Exercise E.2 --- RL Agent for Multi-Sport Allocation
Design and implement an RL agent that learns to allocate capital across sports:
(a) Create an environment where 3-5 sports have different (and changing) edge profiles over a simulated season.
(b) The agent's action is the allocation of daily betting capital across sports.
(c) Train the agent using a policy gradient method.
(d) Compare the trained agent's performance to a fixed-allocation baseline and to an oracle that knows the true edges.
(e) Analyze what the agent has learned: does it shift allocation toward currently profitable sports?
Exercise E.3 --- Cross-Domain Transfer Learning
Investigate whether a model trained on one sport transfers to another:
(a) Train a game outcome prediction model on synthetic NBA data using generic features (home advantage, team strength differential, rest differential).

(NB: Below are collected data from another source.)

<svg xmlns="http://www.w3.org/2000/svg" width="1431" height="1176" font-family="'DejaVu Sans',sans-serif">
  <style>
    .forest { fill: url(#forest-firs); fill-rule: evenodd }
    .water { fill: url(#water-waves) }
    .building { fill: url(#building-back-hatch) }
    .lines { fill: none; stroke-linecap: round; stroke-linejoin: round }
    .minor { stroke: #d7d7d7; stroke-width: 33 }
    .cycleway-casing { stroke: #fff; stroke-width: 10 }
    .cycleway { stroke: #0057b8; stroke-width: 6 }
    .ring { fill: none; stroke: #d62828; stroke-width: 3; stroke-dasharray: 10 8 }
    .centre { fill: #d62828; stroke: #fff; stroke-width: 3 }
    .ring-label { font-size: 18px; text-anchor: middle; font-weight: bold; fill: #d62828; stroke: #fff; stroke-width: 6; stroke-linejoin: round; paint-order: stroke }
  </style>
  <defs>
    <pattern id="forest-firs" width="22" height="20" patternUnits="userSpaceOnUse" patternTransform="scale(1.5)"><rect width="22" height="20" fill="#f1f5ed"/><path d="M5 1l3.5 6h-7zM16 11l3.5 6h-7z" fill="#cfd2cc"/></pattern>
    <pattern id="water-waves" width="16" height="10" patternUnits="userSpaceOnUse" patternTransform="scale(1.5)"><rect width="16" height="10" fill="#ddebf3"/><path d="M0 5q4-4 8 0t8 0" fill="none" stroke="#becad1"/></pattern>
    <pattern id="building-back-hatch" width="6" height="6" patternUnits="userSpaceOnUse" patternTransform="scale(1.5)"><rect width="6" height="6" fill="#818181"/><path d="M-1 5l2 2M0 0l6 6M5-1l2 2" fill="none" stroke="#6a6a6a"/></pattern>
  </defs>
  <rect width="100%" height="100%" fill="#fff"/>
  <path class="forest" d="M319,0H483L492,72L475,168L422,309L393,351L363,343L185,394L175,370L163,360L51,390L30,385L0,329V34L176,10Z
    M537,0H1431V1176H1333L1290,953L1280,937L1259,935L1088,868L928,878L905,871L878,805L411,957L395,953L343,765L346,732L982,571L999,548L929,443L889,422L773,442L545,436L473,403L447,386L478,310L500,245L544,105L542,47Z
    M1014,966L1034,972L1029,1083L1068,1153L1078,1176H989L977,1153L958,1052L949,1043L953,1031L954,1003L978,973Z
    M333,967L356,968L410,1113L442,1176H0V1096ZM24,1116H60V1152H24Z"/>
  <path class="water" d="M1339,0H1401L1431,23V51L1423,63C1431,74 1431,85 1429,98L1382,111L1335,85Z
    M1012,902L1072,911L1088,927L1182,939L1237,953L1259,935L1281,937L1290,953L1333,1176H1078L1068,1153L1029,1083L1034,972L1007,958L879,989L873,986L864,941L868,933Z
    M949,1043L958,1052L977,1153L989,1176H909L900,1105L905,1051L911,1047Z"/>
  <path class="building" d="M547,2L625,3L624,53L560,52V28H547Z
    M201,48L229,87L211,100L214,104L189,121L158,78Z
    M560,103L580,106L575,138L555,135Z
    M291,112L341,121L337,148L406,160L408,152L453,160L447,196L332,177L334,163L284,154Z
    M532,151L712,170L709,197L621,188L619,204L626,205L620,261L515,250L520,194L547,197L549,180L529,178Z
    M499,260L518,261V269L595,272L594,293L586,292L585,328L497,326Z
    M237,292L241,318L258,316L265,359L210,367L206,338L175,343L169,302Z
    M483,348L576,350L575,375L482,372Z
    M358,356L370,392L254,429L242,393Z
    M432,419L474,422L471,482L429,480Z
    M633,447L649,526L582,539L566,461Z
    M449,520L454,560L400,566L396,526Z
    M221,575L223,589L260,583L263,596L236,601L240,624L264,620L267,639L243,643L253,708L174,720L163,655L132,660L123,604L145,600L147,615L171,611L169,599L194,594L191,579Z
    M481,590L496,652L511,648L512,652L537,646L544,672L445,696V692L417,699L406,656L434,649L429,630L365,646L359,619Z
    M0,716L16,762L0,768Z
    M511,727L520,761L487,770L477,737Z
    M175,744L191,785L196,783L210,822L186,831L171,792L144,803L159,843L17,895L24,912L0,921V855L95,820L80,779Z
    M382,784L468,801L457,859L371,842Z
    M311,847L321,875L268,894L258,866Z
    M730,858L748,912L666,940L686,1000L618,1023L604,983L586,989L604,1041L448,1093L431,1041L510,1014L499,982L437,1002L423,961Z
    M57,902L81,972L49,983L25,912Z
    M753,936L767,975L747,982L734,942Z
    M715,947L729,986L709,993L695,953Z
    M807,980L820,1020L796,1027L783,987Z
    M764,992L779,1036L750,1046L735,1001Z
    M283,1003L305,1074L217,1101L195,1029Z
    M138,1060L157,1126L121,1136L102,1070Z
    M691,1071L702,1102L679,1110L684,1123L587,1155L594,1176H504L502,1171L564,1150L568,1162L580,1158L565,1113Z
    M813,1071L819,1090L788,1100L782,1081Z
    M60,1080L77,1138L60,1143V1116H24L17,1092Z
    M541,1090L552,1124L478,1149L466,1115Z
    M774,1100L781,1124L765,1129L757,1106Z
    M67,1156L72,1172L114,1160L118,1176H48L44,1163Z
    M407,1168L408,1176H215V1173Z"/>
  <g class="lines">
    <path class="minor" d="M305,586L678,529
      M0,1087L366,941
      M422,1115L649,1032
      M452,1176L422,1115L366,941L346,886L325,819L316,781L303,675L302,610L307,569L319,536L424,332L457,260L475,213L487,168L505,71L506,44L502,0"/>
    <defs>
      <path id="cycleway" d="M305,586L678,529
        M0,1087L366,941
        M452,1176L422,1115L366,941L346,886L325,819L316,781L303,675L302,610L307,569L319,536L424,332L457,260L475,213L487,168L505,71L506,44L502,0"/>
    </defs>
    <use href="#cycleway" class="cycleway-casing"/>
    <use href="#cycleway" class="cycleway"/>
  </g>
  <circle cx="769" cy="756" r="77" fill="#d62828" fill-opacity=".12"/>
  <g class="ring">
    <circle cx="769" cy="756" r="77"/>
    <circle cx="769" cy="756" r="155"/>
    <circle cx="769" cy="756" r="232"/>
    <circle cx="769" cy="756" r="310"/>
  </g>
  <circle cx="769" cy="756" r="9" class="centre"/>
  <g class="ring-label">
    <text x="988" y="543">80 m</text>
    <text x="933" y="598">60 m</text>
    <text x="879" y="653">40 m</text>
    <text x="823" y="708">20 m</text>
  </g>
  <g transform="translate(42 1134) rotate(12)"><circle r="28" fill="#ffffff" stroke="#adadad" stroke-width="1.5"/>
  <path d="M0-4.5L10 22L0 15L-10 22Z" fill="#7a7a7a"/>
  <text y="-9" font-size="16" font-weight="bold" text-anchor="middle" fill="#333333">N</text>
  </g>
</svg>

(b) Apply the trained model (without retraining) to synthetic NFL data with analogous features.
(c) Measure the performance drop.
(d) Fine-tune the NBA model on a small amount of NFL data and compare performance to a model trained from scratch on NFL data alone.
(e) Discuss what this experiment reveals about the potential and limitations of transfer learning in sports betting.

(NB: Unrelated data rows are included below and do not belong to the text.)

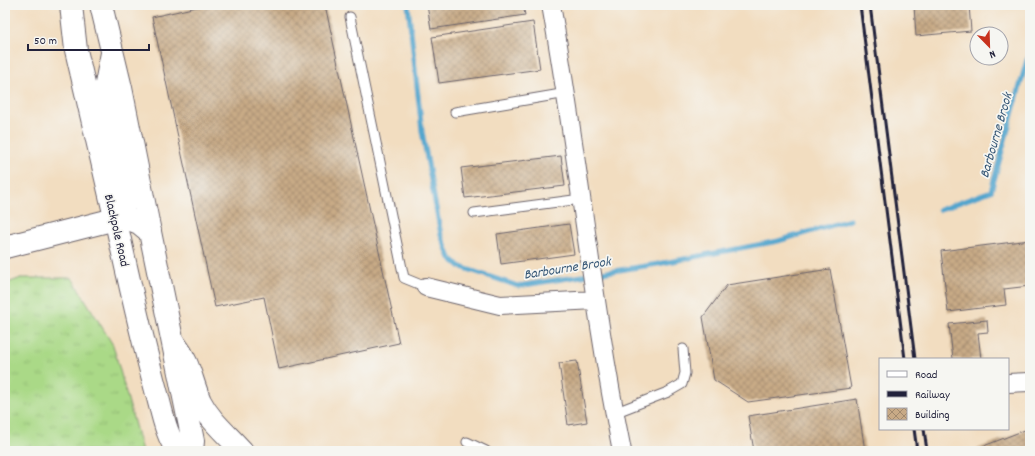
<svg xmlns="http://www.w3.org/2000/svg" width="1035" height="456" font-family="Dekko,sans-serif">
<defs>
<pattern id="grass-tufts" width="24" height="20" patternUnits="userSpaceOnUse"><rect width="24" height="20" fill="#aad987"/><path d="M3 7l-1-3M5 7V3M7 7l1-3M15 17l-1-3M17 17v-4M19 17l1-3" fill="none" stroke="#92ba75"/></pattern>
<pattern id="building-cross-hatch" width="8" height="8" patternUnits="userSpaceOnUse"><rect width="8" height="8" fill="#c8aa86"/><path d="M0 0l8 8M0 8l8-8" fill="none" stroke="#a28a6f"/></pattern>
</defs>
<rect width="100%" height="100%" fill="#f6f6f2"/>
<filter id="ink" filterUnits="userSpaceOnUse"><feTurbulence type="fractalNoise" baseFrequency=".025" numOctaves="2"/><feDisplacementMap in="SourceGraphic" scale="8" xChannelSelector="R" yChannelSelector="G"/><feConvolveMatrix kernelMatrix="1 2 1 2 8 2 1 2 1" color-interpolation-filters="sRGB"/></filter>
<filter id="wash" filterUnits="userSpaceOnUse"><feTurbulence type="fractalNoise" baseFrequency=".012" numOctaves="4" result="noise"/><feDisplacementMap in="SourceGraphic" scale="16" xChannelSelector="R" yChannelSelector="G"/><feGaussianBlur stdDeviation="0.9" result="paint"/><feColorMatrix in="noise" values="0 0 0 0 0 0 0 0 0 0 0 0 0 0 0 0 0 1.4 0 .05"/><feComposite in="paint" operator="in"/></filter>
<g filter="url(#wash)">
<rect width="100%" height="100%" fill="#f2ddc0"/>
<path fill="url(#grass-tufts)" stroke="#667e61" d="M21,278H72L113,345L142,451H5V284Z"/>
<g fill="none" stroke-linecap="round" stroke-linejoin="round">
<path stroke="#52a5cd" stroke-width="5" d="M408,5L422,131L441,235L450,258L461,267L518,286L658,264L778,241L850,220
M939,210L991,191L1027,60L1030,55"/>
</g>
<g id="blocks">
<path fill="url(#building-cross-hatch)" d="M206,5H325L399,343L279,369L264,297L215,307L152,17Z
M427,5H523L525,15L431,29Z
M914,5H969L971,31L916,36Z
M533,22L540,69L439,83L432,37Z
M561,156L565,186L465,198L461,168Z
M569,224L574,254L501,264L497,234Z
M1030,240V286L1004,289L1006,305L948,312L941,251Z
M830,269L851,388L748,402L714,380L703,317L727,285Z
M987,320L988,332L978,333L981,359H953L949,324Z
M577,361L587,422L568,425L559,363Z
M857,399L865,451H754L748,416Z
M1030,428V451H971Z"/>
</g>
</g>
<g filter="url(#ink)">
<use href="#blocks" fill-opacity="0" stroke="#6b636a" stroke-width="1"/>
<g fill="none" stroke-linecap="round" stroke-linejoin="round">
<defs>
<path id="lane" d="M350,17L404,278L426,287
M455,112L567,93
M474,213L581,199
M614,413L668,392L682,384L685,373L683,349
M467,442L486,451"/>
<path id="street" d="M551,5C578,153 592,303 622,451
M426,287L500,305L596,300
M1008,383L1030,382"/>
<path id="secondary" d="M71,5L76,50L115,217
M101,5L121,88L150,232
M175,344C190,363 191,380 200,401C210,421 228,435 242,451"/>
<path id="primary" d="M115,217C128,277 141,335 157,394C162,412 166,436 178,451
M150,232L193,441L192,451"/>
<path id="highway" d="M112,53L105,89L126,191V202L115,217
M5,247L123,217L139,223L150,232"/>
</defs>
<use href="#lane" stroke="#6b636a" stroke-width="11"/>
<use href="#street" stroke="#6b636a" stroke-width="20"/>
<use href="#secondary" stroke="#6b636a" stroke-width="24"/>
<use href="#primary" stroke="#6b636a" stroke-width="24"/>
<use href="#highway" stroke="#6b636a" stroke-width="24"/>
<use href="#lane" stroke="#fff" stroke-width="9"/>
<use href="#street" stroke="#fff" stroke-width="18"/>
<use href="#secondary" stroke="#fff" stroke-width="22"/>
<use href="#primary" stroke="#fff" stroke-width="22"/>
<use href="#highway" stroke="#fff" stroke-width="22"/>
<path stroke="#22223b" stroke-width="3" d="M860,5L905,359
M870,5L915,359
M914,429L917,451
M924,429L927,451"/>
</g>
</g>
<g text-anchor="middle" stroke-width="3.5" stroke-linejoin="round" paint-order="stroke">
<g font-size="13" fill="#22223b" stroke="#f6f6f2">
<text transform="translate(118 230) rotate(77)" y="5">Blackpole Road</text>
</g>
<g font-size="14" font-style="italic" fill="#355675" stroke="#f6f6f2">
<text transform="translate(995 135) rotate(-74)" y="5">Barbourne Brook</text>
<text transform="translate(567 267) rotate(-9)" y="5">Barbourne Brook</text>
</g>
</g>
<rect width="1035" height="456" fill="none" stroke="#f6f6f2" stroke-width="20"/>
<rect x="879" y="358" width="130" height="72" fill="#f6f6f2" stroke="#a1a1a9"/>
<rect x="887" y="371" width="20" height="6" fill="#ffffff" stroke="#a1a1a9"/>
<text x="915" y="378" font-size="12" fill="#22223b">Road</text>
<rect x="887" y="391" width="20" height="6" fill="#22223b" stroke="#a1a1a9"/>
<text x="915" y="398" font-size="12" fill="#22223b">Railway</text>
<rect x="887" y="408" width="20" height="12" fill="url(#building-cross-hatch)" stroke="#a1a1a9"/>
<text x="915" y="418" font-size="12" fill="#22223b">Building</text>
<g transform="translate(989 46) rotate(157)"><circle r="19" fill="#f6f6f2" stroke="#a1a1a9"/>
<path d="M0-3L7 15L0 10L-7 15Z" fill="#c8321e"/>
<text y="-6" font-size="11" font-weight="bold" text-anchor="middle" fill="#22223b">N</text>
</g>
<path d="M28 44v6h121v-6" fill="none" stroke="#22223b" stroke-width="2"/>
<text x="34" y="44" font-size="12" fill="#22223b" stroke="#f6f6f2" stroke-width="3" paint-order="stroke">50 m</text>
</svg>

Exercise E.4 --- Market Efficiency Measurement Framework
Design a comprehensive framework for measuring market efficiency across different sports and market types:
(a) Define at least three distinct tests of market efficiency (e.g., profitability of simple strategies, closing line efficiency, prediction market accuracy).
(b) Implement each test using simulated market data.
(c) Apply the framework to compare the efficiency of "sides" markets vs. "totals" markets vs. "player props" markets.
(d) Discuss what your results imply about where the best opportunities lie for quantitative bettors.
Exercise E.5 --- Responsible Research Ethics
Write a thoughtful analysis (600-800 words) on the ethical considerations of sports betting research. Address:
(a) The tension between advancing analytical methods and the potential for those methods to harm vulnerable individuals through problem gambling.
(b) Whether researchers have obligations regarding the publication of profitable strategies (if publishing a strategy makes it public, does the edge disappear, and is that a form of responsible disclosure?).
(c) The role of regulation and self-regulation in ensuring that quantitative advantages are used responsibly.
(d) Specific safeguards that researchers and practitioners should adopt.